BEGIN Records to process
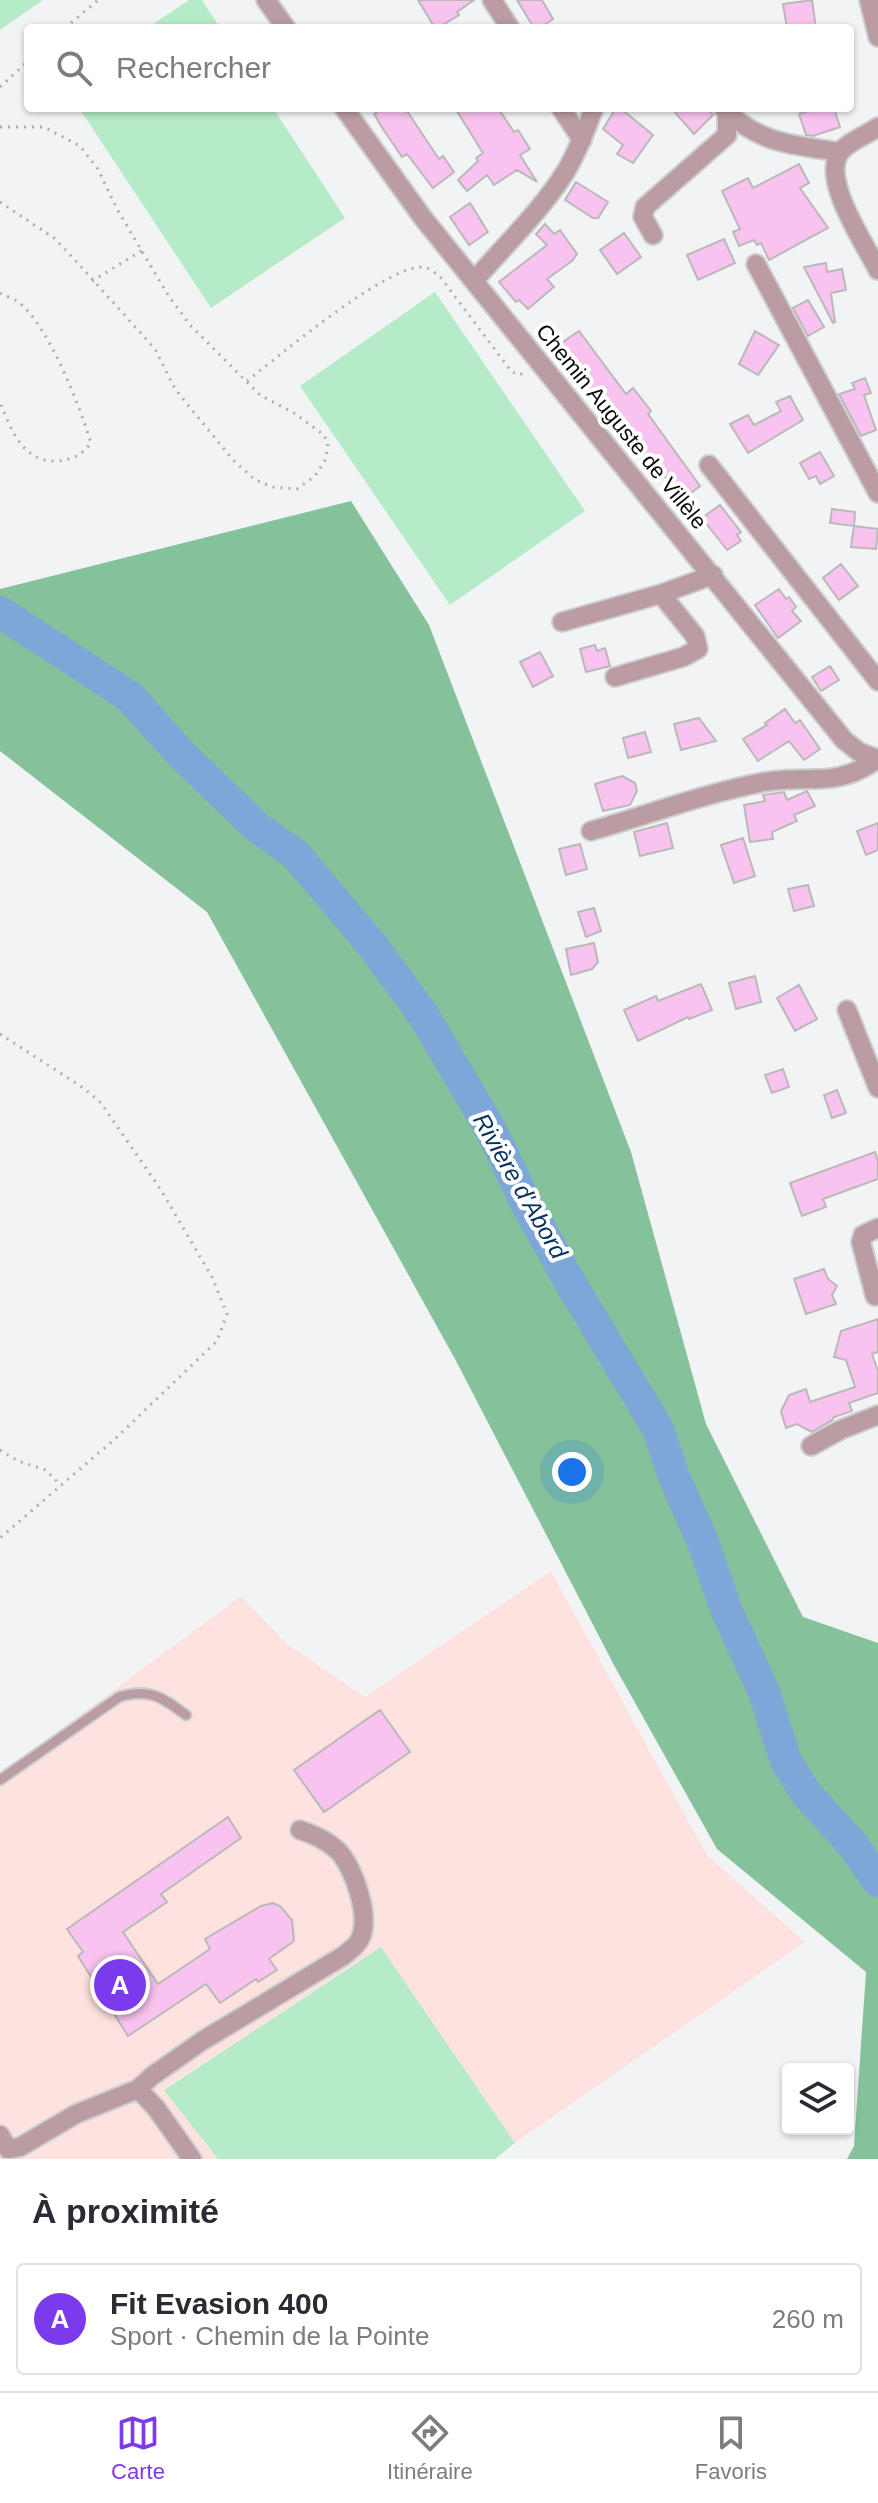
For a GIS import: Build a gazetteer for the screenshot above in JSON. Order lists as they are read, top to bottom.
{
  "streets": {
    "street": ["Chemin Auguste de Villèle"]
  },
  "water": ["Rivière d'Abord"],
  "page": {
    "search": "Rechercher",
    "pins": "A",
    "heading": "À proximité",
    "list": [
      {
        "mark": "A",
        "name": "Fit Evasion 400",
        "note": "Sport · Chemin de la Pointe",
        "value": "260 m"
      }
    ],
    "nav": ["Carte", "Itinéraire", "Favoris"]
  }
}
END Records to process
Required action: A word-for-word copy of the records above is needed, pictures excluded.

Task solution:
For a GIS import: Build a gazetteer for the screenshot above in JSON. Order lists as they are read, top to bottom.
{
  "streets": {
    "street": ["Chemin Auguste de Villèle"]
  },
  "water": ["Rivière d'Abord"],
  "page": {
    "search": "Rechercher",
    "pins": "A",
    "heading": "À proximité",
    "list": [
      {
        "mark": "A",
        "name": "Fit Evasion 400",
        "note": "Sport · Chemin de la Pointe",
        "value": "260 m"
      }
    ],
    "nav": ["Carte", "Itinéraire", "Favoris"]
  }
}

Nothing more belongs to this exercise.